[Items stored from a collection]
==============================
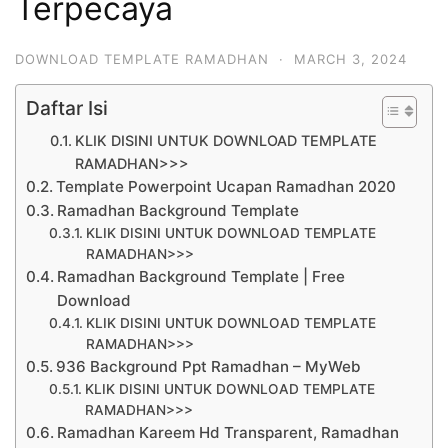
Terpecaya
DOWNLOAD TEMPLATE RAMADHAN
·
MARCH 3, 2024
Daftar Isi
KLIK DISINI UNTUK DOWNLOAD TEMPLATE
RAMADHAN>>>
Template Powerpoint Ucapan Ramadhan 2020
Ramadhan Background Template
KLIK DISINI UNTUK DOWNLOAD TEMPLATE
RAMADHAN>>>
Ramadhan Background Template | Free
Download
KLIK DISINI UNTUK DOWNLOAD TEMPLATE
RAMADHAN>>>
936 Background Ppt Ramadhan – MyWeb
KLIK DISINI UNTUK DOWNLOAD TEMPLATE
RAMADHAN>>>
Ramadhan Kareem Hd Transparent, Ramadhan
==============================
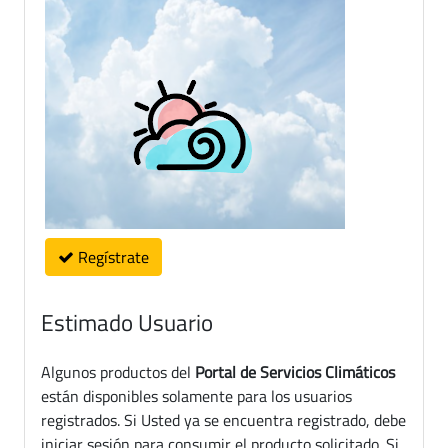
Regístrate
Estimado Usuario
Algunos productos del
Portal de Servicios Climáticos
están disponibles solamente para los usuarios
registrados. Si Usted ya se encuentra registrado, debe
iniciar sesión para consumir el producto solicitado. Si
==============================
— Problem requirements —
Pull out every line of the entries above that contains the word "para", and copy each one in full.

— Result —
están disponibles solamente para los usuarios
iniciar sesión para consumir el producto solicitado. Si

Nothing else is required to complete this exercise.